Steve, Trisa & Gabriel


----------



## Cruisingdad (Jul 21, 2006)

Steve Pike said:


> Hi...
> 
> We are new to cruising and are looking for other cruisers with children so our 8yo can meet and play and learn from other cruising kids. We just bought our first sailboat on 1-7-13 and just got to Fernandina, Fl and heading south. We are having a great time and are looking forward to getting further south so we can play on the beach and do more fun things
> 
> ...


Steve et all,

We would be happy to catch up with you and your family. I have two boys, 9 and 12 yo. We are in Bradenton, FL now, but sailing south. Will be in Marathon around the end of this month.

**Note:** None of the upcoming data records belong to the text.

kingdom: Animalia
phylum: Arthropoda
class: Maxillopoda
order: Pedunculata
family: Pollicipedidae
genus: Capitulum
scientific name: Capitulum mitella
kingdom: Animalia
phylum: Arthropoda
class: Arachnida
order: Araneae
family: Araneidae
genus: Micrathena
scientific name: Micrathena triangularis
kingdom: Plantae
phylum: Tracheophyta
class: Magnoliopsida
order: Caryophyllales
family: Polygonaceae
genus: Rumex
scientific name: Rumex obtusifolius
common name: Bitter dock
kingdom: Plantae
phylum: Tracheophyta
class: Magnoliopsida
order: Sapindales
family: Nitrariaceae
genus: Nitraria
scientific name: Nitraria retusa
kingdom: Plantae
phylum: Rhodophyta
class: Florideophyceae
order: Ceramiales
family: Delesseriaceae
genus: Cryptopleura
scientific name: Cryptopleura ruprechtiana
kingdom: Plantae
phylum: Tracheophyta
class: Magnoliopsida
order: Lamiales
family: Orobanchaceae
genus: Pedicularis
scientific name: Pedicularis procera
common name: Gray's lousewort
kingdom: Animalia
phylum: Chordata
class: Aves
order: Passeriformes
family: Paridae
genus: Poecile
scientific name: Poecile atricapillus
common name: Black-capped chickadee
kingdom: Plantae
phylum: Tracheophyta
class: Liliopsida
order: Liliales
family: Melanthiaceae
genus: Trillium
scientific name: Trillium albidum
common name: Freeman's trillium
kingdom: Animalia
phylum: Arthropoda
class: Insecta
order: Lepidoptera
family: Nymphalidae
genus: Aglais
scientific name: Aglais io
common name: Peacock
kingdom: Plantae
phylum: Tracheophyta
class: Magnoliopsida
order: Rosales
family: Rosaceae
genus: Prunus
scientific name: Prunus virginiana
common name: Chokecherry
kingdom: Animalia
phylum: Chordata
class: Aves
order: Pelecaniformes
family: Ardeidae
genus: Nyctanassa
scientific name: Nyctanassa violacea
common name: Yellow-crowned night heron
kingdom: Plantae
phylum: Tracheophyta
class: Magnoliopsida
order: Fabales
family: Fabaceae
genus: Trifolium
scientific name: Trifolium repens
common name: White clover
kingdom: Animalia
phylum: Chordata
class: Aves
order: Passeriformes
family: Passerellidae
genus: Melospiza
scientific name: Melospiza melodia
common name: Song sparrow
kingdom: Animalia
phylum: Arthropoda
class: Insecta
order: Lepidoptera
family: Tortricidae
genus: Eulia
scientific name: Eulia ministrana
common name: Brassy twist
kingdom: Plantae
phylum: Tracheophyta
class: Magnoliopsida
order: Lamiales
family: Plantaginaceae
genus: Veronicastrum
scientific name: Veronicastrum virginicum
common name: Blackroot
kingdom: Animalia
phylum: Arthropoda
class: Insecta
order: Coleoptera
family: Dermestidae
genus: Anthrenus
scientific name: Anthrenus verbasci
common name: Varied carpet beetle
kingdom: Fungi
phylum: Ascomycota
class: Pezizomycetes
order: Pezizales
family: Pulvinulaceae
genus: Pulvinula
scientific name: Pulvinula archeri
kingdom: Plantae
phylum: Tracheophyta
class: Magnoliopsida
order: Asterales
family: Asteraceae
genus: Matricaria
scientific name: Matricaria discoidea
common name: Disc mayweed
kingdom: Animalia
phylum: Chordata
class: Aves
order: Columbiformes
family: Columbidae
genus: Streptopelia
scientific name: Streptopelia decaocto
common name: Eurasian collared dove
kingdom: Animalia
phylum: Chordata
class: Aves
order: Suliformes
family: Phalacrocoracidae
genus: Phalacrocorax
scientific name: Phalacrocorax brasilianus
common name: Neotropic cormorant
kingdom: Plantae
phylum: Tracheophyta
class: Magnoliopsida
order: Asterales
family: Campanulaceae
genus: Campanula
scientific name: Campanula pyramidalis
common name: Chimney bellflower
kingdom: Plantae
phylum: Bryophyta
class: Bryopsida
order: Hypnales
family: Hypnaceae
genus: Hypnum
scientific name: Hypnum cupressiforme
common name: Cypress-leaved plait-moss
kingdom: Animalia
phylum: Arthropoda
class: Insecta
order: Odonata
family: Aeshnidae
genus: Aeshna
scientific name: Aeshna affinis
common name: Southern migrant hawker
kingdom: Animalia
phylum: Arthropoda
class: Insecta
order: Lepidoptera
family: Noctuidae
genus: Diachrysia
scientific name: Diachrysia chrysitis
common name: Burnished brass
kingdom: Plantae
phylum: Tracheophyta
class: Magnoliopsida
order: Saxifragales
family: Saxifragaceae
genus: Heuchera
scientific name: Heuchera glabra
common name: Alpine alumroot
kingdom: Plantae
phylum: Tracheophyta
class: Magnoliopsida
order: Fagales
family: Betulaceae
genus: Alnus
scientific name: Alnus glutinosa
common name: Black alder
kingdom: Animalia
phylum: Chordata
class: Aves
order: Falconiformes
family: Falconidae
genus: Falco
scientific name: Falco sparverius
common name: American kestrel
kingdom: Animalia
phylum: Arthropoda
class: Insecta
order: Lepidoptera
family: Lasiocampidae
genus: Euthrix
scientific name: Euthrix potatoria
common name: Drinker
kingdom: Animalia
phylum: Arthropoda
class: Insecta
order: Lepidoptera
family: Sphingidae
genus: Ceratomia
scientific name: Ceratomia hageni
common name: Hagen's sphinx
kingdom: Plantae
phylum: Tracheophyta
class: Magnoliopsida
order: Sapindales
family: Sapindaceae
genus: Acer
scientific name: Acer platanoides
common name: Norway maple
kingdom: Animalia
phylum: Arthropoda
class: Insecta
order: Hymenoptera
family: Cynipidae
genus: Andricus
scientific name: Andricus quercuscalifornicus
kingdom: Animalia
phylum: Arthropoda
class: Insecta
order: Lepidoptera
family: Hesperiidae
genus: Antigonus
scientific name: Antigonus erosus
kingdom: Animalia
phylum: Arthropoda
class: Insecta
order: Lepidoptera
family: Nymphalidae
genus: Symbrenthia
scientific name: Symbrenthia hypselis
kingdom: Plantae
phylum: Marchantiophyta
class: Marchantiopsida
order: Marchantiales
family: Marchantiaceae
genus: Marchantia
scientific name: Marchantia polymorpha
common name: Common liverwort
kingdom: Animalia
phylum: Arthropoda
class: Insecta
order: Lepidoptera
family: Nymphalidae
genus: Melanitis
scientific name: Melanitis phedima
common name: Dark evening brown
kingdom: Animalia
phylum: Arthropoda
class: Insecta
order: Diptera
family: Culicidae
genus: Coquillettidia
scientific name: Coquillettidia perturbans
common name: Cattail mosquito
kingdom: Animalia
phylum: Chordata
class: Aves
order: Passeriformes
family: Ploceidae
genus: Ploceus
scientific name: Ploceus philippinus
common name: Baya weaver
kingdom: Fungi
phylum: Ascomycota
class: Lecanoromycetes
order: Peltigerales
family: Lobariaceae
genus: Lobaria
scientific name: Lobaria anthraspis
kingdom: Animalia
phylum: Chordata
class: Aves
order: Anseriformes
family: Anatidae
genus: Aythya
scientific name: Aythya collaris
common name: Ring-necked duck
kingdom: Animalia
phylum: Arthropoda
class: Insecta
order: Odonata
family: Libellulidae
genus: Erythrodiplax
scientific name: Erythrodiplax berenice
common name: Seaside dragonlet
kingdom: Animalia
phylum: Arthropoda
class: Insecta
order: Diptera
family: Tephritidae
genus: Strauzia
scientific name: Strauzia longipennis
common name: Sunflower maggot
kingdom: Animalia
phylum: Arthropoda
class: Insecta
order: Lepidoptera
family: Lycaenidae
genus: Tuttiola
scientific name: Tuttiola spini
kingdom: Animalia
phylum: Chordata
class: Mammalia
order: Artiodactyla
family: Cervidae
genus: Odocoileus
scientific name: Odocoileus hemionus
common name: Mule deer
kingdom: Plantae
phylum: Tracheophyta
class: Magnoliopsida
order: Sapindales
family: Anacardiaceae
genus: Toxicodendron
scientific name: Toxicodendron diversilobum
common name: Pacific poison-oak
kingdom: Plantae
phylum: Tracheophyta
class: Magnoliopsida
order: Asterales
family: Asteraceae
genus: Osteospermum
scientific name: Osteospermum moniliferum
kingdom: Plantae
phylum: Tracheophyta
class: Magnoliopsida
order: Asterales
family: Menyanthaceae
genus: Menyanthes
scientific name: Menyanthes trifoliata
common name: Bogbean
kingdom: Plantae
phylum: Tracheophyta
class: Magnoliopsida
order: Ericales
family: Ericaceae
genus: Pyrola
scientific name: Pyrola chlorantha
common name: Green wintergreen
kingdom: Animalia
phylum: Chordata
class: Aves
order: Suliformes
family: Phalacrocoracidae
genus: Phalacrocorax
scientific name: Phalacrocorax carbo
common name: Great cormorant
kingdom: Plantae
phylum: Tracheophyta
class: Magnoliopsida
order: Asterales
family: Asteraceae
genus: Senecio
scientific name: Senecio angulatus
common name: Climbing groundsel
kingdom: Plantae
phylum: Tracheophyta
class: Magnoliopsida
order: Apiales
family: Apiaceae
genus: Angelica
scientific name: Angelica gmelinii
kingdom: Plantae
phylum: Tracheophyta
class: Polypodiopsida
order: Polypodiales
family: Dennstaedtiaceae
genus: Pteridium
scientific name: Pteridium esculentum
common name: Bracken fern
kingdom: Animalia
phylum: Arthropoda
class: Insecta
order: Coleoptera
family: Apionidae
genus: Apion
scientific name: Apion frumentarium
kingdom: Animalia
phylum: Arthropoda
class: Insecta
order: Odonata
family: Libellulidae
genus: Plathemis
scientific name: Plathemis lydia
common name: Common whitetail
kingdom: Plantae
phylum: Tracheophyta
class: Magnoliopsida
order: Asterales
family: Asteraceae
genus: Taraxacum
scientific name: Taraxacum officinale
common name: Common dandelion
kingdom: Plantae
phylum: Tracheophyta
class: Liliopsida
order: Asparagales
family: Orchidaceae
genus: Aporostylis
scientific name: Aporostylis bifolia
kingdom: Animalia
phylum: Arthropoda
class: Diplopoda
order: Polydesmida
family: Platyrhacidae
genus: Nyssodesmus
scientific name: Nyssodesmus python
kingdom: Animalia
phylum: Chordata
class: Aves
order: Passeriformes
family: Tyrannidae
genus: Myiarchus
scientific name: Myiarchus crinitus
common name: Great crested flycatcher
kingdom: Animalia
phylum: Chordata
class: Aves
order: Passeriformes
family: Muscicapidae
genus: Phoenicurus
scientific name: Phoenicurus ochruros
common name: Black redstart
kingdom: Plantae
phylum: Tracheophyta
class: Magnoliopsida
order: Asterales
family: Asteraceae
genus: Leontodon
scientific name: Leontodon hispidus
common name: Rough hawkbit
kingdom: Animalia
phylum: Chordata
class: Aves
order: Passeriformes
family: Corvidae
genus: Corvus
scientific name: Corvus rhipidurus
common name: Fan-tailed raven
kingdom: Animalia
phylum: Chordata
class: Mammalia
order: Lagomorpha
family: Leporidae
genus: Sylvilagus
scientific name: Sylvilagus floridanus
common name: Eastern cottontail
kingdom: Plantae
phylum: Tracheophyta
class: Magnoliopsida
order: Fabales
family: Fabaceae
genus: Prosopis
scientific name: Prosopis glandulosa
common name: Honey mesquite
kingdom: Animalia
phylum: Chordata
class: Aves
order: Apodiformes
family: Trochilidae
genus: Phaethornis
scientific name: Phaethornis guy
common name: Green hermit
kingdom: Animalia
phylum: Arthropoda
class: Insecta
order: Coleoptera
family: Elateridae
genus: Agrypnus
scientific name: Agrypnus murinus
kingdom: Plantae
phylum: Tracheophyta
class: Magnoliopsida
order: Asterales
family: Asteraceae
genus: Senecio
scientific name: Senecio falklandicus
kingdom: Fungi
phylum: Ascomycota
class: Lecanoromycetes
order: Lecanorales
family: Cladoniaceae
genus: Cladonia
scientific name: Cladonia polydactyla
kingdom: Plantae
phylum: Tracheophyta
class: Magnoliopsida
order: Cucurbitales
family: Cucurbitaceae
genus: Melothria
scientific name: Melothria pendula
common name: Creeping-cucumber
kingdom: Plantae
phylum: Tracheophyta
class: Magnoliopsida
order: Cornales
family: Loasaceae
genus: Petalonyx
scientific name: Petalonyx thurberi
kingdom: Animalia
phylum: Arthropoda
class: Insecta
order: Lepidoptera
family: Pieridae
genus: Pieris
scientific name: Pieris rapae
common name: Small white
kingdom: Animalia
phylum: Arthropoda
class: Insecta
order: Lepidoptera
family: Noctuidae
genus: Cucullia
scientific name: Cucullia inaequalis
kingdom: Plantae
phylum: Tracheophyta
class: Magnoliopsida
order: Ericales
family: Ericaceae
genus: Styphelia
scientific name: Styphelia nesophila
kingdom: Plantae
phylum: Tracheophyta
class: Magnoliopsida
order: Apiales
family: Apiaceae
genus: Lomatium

PM me or leave a message here.

Brian

PS I am moving this thread to the kids forum where it will get more visibility.


----------



## Steve Pike (Oct 25, 2012)

We are in Fernandina Bch right now and will be meeting some friends in Jacksonville on the 11th of April then heading for the Keys. We are on no time table and just enjoying or travels. Are you full time cruisers? We will be so happy to meet you, I hope you will be sticking around there for a while. Bye for now.... keep in touch.


----------



## Cruisingdad (Jul 21, 2006)

Steve Pike said:


> We are in Fernandina Bch right now and will be meeting some friends in Jacksonville on the 11th of April then heading for the Keys. We are on no time table and just enjoying or travels. Are you full time cruisers? We will be so happy to meet you, I hope you will be sticking around there for a while. Bye for now.... keep in touch.


Yes, we are fulltime cruisers. We have to be in Marathon the end of this month to take the FCAT for the kids in APril. Afterwards, we plan to head to the Bahamas. We will be staying at Marathon Marina. It is the first marina you come to right when you enter Marthon on your left.

PM me or reply here and we will stay in touch and get them together. I can also give you some great places and areas to take the kids in Marathon.

Brian


----------



## vtsailguy (Aug 4, 2010)

We'll be there in 2014!


----------



## Cruisingdad (Jul 21, 2006)

vtsailguy said:


> We'll be there in 2014!


Look forward to it.

Brian


----------